- [Task item]: Replace "(23, 526)" with "(24, 526)" in the lines from the line with "177: (102, 550)" up to and including the line with "164: (298, 63)", and give only those lines back with nothing else changed.

- [Record extracts]:
--*--
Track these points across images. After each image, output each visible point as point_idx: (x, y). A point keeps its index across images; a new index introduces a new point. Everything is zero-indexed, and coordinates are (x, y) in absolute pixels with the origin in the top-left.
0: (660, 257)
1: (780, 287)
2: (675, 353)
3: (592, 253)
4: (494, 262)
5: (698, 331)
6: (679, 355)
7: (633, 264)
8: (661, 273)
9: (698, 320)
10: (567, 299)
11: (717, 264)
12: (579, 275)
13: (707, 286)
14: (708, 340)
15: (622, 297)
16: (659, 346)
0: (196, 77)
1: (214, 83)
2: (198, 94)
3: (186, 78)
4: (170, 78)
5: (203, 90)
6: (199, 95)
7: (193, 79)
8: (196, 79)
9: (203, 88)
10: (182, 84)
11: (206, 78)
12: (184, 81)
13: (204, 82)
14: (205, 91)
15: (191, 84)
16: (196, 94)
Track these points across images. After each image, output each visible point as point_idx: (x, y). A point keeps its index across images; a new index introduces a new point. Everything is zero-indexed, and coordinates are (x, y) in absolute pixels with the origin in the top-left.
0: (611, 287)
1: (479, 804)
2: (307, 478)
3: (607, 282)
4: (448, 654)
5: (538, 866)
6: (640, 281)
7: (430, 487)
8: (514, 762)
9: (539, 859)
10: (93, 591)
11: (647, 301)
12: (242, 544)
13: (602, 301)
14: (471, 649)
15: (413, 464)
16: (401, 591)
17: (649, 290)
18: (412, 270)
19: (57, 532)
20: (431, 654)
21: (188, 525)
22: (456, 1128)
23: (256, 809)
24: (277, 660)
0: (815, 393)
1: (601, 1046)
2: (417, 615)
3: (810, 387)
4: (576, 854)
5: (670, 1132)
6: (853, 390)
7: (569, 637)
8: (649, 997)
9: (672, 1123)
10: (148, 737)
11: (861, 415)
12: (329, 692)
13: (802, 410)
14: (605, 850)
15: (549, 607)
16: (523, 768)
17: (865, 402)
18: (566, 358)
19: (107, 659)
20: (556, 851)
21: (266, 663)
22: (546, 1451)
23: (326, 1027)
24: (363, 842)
--*--
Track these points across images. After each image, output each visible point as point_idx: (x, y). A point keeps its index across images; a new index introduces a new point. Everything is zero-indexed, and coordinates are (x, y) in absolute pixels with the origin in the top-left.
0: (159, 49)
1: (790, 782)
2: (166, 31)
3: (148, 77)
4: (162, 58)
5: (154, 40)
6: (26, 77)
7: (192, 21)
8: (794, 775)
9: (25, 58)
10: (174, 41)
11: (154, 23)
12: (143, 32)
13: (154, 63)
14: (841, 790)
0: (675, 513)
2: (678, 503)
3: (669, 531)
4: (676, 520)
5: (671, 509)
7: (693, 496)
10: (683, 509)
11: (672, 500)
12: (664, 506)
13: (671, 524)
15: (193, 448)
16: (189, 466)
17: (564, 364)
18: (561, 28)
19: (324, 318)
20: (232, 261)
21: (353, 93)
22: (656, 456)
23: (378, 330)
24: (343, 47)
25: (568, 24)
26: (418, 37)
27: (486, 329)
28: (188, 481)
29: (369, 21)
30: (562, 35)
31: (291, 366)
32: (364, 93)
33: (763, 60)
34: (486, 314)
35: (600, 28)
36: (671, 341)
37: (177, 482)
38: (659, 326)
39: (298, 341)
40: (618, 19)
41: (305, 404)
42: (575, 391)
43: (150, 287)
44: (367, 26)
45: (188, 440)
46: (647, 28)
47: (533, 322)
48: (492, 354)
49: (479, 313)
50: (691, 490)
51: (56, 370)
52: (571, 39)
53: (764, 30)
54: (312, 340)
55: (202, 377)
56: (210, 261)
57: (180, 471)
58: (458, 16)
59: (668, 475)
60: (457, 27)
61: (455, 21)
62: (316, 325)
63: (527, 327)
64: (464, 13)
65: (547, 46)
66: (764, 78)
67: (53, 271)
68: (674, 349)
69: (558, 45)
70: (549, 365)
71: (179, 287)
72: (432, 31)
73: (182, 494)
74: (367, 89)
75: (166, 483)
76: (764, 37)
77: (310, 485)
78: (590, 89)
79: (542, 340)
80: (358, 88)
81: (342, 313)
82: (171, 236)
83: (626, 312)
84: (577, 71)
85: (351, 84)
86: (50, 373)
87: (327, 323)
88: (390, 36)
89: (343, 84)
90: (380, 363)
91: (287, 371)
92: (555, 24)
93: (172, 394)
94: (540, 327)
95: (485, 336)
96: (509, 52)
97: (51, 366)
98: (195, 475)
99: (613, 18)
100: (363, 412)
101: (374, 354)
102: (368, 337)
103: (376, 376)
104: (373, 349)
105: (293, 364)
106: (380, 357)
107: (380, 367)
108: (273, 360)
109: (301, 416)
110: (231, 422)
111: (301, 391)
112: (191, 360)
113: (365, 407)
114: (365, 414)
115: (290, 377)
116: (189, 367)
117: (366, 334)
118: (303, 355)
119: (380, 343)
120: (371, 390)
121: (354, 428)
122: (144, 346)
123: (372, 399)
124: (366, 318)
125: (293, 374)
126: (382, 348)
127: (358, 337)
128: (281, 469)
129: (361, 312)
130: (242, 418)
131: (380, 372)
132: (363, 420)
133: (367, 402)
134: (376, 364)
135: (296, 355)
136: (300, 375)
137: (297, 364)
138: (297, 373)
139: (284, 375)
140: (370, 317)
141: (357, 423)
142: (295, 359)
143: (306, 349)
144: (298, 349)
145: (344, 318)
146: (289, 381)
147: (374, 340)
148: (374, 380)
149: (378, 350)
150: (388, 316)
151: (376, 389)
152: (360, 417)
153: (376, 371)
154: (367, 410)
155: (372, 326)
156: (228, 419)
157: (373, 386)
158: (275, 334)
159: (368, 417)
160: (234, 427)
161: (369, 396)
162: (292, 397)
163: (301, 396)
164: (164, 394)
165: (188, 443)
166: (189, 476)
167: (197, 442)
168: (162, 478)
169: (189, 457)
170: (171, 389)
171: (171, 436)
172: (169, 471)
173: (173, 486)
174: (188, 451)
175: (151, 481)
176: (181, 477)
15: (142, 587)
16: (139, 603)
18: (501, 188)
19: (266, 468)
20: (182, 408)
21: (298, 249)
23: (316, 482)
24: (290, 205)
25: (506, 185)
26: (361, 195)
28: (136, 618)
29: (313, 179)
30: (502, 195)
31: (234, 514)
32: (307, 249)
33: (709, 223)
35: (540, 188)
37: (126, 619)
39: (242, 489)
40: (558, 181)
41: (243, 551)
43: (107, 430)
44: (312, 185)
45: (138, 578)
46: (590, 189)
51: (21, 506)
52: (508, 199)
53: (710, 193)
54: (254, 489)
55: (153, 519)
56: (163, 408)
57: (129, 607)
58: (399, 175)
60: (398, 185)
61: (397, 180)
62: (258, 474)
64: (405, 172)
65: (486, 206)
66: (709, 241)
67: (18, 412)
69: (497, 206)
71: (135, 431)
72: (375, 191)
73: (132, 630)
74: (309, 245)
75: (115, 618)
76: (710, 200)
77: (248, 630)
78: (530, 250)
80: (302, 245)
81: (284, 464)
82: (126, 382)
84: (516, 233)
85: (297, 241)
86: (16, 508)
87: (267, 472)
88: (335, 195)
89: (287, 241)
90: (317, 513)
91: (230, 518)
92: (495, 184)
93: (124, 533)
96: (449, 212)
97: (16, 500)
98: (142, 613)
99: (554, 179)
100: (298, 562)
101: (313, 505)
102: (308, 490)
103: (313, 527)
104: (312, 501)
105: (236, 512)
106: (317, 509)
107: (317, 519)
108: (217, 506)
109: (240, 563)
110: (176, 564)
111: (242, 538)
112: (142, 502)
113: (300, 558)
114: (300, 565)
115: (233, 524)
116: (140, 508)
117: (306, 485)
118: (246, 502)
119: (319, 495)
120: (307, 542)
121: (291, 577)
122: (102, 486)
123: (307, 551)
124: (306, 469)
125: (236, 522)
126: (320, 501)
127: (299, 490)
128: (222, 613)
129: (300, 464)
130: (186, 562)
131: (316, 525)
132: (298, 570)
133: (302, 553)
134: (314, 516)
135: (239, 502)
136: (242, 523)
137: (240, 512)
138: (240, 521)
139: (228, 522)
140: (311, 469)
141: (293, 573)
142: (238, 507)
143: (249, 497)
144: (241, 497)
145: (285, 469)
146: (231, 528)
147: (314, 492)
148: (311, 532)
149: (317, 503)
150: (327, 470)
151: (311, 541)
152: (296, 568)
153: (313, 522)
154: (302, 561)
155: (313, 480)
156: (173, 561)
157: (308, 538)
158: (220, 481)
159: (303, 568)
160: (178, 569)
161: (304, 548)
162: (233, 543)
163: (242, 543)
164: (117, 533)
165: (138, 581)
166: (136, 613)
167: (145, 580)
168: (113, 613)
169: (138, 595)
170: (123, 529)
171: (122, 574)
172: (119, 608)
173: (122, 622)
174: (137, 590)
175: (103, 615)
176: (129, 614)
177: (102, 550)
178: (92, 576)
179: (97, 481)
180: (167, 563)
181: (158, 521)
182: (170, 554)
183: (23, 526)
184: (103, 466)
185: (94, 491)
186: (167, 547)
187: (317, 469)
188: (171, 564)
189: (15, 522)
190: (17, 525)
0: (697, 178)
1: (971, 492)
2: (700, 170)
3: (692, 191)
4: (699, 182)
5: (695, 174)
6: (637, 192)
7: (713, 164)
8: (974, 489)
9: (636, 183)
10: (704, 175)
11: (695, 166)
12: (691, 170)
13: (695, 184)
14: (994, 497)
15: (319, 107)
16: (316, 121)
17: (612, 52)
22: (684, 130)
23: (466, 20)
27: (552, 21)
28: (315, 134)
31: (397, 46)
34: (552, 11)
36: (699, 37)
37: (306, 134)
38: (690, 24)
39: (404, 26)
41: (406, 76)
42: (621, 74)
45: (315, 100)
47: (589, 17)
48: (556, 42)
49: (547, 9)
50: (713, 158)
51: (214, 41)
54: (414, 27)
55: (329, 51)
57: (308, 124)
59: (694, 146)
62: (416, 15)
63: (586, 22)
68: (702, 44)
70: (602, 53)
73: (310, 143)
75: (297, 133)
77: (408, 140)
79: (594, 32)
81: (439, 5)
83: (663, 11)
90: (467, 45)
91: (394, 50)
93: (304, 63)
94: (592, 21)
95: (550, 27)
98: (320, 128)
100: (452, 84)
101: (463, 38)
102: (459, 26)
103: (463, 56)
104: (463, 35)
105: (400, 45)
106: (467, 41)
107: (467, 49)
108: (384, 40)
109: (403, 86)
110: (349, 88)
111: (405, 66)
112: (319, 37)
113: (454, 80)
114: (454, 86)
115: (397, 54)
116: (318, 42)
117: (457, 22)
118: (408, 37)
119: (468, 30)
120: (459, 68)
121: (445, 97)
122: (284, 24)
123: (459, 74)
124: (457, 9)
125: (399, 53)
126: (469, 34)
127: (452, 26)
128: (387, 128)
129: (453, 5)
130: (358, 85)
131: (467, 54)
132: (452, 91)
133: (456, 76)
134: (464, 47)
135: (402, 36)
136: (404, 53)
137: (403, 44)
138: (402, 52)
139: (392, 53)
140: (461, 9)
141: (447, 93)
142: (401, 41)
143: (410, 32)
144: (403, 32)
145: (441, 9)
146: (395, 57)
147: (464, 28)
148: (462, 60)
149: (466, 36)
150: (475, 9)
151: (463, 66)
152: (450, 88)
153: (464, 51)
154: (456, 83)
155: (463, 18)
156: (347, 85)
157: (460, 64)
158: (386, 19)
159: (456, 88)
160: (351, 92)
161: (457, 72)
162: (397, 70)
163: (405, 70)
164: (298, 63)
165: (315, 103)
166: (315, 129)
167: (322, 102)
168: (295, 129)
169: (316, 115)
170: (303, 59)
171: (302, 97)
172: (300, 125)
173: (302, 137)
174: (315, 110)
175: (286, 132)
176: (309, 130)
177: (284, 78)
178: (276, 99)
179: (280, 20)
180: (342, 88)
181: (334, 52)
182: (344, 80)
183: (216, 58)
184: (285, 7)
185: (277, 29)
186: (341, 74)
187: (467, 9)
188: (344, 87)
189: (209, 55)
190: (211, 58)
--*--
- [Response to the exercise]:
177: (102, 550)
178: (92, 576)
179: (97, 481)
180: (167, 563)
181: (158, 521)
182: (170, 554)
183: (24, 526)
184: (103, 466)
185: (94, 491)
186: (167, 547)
187: (317, 469)
188: (171, 564)
189: (15, 522)
190: (17, 525)
0: (697, 178)
1: (971, 492)
2: (700, 170)
3: (692, 191)
4: (699, 182)
5: (695, 174)
6: (637, 192)
7: (713, 164)
8: (974, 489)
9: (636, 183)
10: (704, 175)
11: (695, 166)
12: (691, 170)
13: (695, 184)
14: (994, 497)
15: (319, 107)
16: (316, 121)
17: (612, 52)
22: (684, 130)
23: (466, 20)
27: (552, 21)
28: (315, 134)
31: (397, 46)
34: (552, 11)
36: (699, 37)
37: (306, 134)
38: (690, 24)
39: (404, 26)
41: (406, 76)
42: (621, 74)
45: (315, 100)
47: (589, 17)
48: (556, 42)
49: (547, 9)
50: (713, 158)
51: (214, 41)
54: (414, 27)
55: (329, 51)
57: (308, 124)
59: (694, 146)
62: (416, 15)
63: (586, 22)
68: (702, 44)
70: (602, 53)
73: (310, 143)
75: (297, 133)
77: (408, 140)
79: (594, 32)
81: (439, 5)
83: (663, 11)
90: (467, 45)
91: (394, 50)
93: (304, 63)
94: (592, 21)
95: (550, 27)
98: (320, 128)
100: (452, 84)
101: (463, 38)
102: (459, 26)
103: (463, 56)
104: (463, 35)
105: (400, 45)
106: (467, 41)
107: (467, 49)
108: (384, 40)
109: (403, 86)
110: (349, 88)
111: (405, 66)
112: (319, 37)
113: (454, 80)
114: (454, 86)
115: (397, 54)
116: (318, 42)
117: (457, 22)
118: (408, 37)
119: (468, 30)
120: (459, 68)
121: (445, 97)
122: (284, 24)
123: (459, 74)
124: (457, 9)
125: (399, 53)
126: (469, 34)
127: (452, 26)
128: (387, 128)
129: (453, 5)
130: (358, 85)
131: (467, 54)
132: (452, 91)
133: (456, 76)
134: (464, 47)
135: (402, 36)
136: (404, 53)
137: (403, 44)
138: (402, 52)
139: (392, 53)
140: (461, 9)
141: (447, 93)
142: (401, 41)
143: (410, 32)
144: (403, 32)
145: (441, 9)
146: (395, 57)
147: (464, 28)
148: (462, 60)
149: (466, 36)
150: (475, 9)
151: (463, 66)
152: (450, 88)
153: (464, 51)
154: (456, 83)
155: (463, 18)
156: (347, 85)
157: (460, 64)
158: (386, 19)
159: (456, 88)
160: (351, 92)
161: (457, 72)
162: (397, 70)
163: (405, 70)
164: (298, 63)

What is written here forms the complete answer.